Glass Forming Ability of Sub-Alkaline Silicate Melts

Monday, 15 December 2014
Francesco P. Vetere1,2, Gianluca Iezzi3,4, Harald Behrens1, Francois Holtz1, Guido Ventura4, Valeria Misiti4, Silvio Mollo4 and Diego Perugini2, (1)Leibniz University of Hannover, Hannover, Germany, (2)University of Perugia, Fisica e Geologia, Perugia, Italy, (3)Università G. d’Annunzio, Ingegneria e Geologia, Chieti, Italy, (4)National Institute of Geophysics and Volcanology, Rome, Italy
The glass forming ability (GFA) and critical cooling rate (Rc) of six natural sub-alkaline melts from basalt to rhyolite (i.e., B100, B80R20, B60R40, B40R60, B20R80, and R100) have been quantified through cooling-induced solidification experiments of 9000, 1800, 180, 60, 7 and 1 °C/h conducted at ambient pressure and air buffering conditions, in a temperature range between 1300 °C (superliquidus region) and 800 °C (glass transition region), The phase proportion in each run-product was determined by image analysis on about 500 BS-SEM microphotographs.
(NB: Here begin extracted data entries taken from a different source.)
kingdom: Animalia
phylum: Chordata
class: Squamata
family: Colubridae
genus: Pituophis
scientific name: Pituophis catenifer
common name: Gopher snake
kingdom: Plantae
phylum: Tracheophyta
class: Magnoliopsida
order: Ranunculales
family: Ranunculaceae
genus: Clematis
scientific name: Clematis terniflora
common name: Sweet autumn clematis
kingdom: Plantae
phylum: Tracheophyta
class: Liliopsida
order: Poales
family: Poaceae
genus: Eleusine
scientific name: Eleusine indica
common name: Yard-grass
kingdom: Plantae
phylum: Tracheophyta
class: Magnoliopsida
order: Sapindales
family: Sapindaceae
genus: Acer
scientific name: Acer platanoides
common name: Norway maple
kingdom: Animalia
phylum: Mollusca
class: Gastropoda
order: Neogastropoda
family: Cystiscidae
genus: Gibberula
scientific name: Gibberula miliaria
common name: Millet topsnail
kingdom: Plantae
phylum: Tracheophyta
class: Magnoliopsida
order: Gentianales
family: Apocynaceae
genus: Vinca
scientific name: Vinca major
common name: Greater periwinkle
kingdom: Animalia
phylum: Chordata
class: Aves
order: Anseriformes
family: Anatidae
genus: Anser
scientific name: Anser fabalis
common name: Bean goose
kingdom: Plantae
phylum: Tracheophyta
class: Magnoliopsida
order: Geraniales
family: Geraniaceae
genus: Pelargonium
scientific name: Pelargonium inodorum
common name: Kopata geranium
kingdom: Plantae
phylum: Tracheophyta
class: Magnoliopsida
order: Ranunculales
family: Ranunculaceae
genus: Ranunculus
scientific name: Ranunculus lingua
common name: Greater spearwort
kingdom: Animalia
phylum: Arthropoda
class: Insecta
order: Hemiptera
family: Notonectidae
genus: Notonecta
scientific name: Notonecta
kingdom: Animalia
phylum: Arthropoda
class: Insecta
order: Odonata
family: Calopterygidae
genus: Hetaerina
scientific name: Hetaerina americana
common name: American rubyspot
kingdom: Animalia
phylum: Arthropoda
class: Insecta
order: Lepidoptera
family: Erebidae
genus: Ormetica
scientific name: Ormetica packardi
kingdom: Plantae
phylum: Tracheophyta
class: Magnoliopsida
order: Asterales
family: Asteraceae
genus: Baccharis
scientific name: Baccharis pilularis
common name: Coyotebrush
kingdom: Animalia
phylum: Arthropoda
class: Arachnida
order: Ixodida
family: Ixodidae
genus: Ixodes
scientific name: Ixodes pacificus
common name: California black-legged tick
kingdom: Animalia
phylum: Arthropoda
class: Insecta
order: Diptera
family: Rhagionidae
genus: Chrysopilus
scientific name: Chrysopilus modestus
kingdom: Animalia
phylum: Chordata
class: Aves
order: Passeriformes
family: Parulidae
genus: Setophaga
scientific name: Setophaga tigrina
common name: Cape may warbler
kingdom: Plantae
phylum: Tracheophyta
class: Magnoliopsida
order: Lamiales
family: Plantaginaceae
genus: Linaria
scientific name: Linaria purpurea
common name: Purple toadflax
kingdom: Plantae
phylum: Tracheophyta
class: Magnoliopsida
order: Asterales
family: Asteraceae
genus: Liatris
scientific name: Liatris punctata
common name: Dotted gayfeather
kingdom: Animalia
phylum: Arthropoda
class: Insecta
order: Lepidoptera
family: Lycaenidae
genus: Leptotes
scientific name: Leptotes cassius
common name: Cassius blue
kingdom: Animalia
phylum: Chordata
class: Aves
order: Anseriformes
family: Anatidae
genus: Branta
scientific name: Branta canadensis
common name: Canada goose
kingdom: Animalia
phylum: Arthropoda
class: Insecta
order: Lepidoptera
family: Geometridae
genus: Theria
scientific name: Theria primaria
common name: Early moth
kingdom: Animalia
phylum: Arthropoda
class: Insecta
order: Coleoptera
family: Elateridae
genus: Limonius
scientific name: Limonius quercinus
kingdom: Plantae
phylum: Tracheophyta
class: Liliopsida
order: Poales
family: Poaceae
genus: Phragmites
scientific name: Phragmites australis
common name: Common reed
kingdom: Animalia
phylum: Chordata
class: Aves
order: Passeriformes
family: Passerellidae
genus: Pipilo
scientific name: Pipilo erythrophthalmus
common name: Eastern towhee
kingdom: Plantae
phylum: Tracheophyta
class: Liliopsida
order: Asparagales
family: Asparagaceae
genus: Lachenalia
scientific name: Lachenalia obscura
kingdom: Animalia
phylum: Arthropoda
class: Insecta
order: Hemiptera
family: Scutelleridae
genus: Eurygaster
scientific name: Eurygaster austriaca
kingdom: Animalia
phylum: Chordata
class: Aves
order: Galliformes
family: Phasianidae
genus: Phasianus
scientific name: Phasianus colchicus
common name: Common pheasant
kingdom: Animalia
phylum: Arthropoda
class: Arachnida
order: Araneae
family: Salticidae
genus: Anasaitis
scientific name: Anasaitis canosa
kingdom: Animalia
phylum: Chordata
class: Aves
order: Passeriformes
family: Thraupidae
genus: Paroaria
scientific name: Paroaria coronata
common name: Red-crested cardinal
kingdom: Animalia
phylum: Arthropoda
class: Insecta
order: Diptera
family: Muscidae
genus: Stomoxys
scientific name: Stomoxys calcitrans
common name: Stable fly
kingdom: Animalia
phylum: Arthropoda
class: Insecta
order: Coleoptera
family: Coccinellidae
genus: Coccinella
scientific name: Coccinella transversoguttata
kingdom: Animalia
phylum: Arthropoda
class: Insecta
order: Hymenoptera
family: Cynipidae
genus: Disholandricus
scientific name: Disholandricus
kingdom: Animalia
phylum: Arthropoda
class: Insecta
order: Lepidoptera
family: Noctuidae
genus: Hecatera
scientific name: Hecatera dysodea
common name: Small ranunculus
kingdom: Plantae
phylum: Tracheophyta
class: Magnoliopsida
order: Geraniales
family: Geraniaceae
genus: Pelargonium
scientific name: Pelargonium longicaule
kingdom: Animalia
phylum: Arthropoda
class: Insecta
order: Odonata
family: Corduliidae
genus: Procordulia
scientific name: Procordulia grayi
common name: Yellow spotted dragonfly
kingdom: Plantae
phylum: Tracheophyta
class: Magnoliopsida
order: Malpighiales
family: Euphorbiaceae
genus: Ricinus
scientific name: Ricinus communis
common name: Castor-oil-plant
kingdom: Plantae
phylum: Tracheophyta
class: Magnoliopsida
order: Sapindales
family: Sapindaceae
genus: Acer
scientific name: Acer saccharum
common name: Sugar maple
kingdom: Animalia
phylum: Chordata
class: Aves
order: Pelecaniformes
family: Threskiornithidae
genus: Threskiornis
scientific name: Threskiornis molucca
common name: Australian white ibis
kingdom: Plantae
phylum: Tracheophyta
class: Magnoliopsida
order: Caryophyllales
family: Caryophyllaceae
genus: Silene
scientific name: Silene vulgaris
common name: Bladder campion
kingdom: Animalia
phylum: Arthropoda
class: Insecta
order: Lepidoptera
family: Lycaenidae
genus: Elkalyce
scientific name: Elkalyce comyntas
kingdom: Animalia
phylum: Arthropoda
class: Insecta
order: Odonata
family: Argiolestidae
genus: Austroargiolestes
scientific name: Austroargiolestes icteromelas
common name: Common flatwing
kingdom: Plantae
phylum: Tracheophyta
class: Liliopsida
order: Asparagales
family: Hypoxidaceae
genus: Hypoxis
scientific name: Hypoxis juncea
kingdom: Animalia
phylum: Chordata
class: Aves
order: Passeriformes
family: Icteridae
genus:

The phase assemblage consists of glass, clinopyroxene, spinel, and plagioclase with the occurrence of sporadic olivine, orthopyroxene and melilite. Both the glass and crystalline fractions are well correlated with the composition of residual melt. Generally, the amount of crystals decreases with increasing cooling rate. However, some exceptions occurs showing no correlations or even opposite trends. For the example of, Al2O3 and CaO in clinopyroxenes from B100, B80R20, B60R40 and B40R60, their concentrations scale as a function of both cooling rate and the degree of clinopyroxene crystallization.

The value of Rc changes of 5 order of magnitude from <1 to ~9000 °C/h when the melt composition changes from R100 to B100, respectively. The most important Rc variations are measured between B80R20 and B60R40, levelling off towards B100. This trend scales with NBO/T (non bridging oxygen per tetrahedron) and can be modelled by the following master sigmoid equation: Rc = a / 1+e-(NBO/T-xo/b), where a, b and xo are fitting parameters equal to 9214, 0.040 and 0.297, respectively.

Our data can be used to retrieve the solidification conditions of aphyric, degassed and oxidised lavas. Indeed, the relationship between crystal content and cooling kinetics suggests that the solidification path is more complex than previously assumed and strongly non-linear. This finding has also implications to design glass-ceramics based on natural, accessible and low-cost starting materials.